GI-6301 is an investigational immunotherapy being developed to treat various types of cancer. It was initially developed by GlobeImmune, but is currently licensed to Celgene.

How GI-6301 works

GI-6301 is a type of immunotherapy called a cancer vaccine. It acts indirectly on the cancer by stimulating the immune system to target and kill tumor cells.

Certain immune cells, called dendritic cells (DCs), can identify and process antigens (foreign substances associated with an infection or disease, such as particular protein) and alert another type of immune cell, called T-cells, to their presence. This triggers a targeted immune response against cells expressing that particular antigen, by stimulating the production of cytotoxic (cell-killing) T-cells against the antigen.

GI-6301 is a vaccine targeting a protein called brachyury produced using Inovio’s Tarmogen platform. This protein is expressed in a wide range of cancers and can be involved in the spread of the cancer to different parts of the body. Brachyury is also expressed in chordoma, a rare type of bone cancer.

GI-6301 is a heat-inactivated yeast cell modified to produce brachyury. After injection, GI-6301 is recognized by the immune system and engulfed by dendritic cells. The yeast cell is then destroyed, and the brachyury protein inside it processed by the DCs and used to activate T-cells to target the cancer cells. This process aims to reduce the number of tumor cells.
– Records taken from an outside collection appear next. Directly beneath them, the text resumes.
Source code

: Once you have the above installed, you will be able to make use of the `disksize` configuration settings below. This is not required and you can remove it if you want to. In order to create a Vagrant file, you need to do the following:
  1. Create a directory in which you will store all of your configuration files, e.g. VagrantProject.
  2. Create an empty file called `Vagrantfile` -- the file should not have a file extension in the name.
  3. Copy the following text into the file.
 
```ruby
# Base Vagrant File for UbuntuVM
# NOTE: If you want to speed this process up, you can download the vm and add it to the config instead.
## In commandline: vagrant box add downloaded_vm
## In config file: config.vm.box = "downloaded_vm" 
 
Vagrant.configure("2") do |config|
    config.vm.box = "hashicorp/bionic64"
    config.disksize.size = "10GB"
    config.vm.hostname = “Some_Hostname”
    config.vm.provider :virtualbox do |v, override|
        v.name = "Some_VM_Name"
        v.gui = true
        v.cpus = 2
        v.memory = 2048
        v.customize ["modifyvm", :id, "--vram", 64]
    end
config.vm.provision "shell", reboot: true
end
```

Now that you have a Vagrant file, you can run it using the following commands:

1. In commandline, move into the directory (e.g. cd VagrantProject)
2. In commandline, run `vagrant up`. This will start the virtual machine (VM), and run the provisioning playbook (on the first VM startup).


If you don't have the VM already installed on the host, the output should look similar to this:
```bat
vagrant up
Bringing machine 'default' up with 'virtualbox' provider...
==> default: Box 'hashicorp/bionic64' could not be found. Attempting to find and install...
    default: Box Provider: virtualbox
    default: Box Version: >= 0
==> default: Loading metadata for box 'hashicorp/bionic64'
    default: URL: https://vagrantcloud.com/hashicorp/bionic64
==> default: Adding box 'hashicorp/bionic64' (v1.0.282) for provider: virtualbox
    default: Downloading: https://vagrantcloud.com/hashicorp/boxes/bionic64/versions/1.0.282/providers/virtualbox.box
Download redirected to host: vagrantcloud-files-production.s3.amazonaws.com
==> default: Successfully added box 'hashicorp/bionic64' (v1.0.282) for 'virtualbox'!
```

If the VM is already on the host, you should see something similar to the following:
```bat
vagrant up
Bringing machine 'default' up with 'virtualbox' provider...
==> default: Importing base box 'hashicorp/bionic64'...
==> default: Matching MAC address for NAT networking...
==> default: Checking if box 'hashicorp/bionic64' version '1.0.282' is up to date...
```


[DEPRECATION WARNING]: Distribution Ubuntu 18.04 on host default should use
GI-6301 in clinical trials

An open-label Phase 1 clinical trial (NCT01519817) testing the safety and efficacy of GI-6301 was carried out by the National Cancer Institute (NCI) at a single site in Maryland. The trial recruited 34 people with advanced cancers, including 11 chordoma patients, who have tried and failed other treatment options. It consisted of an initial dose escalation, followed by a regular monthly dosing. Patients were monitored for up to four years for adverse events.

Results showed that GI-6301 successfully induced an immune response in the majority of patients after six vaccinations. The treatment was also well-tolerated, with the most common adverse events being mild/moderate injection site reactions.

The NCI is now recruiting patients with chordoma for a Phase 2 clinical trial (NCT02383498) assessing overall response rate to GI-6301, compared to placebo, for up to three years. This single-site study is also taking place at the National Institutes of Health center in Bethesda, Maryland.

Other information

GI-6301 is administered as an injection under the skin.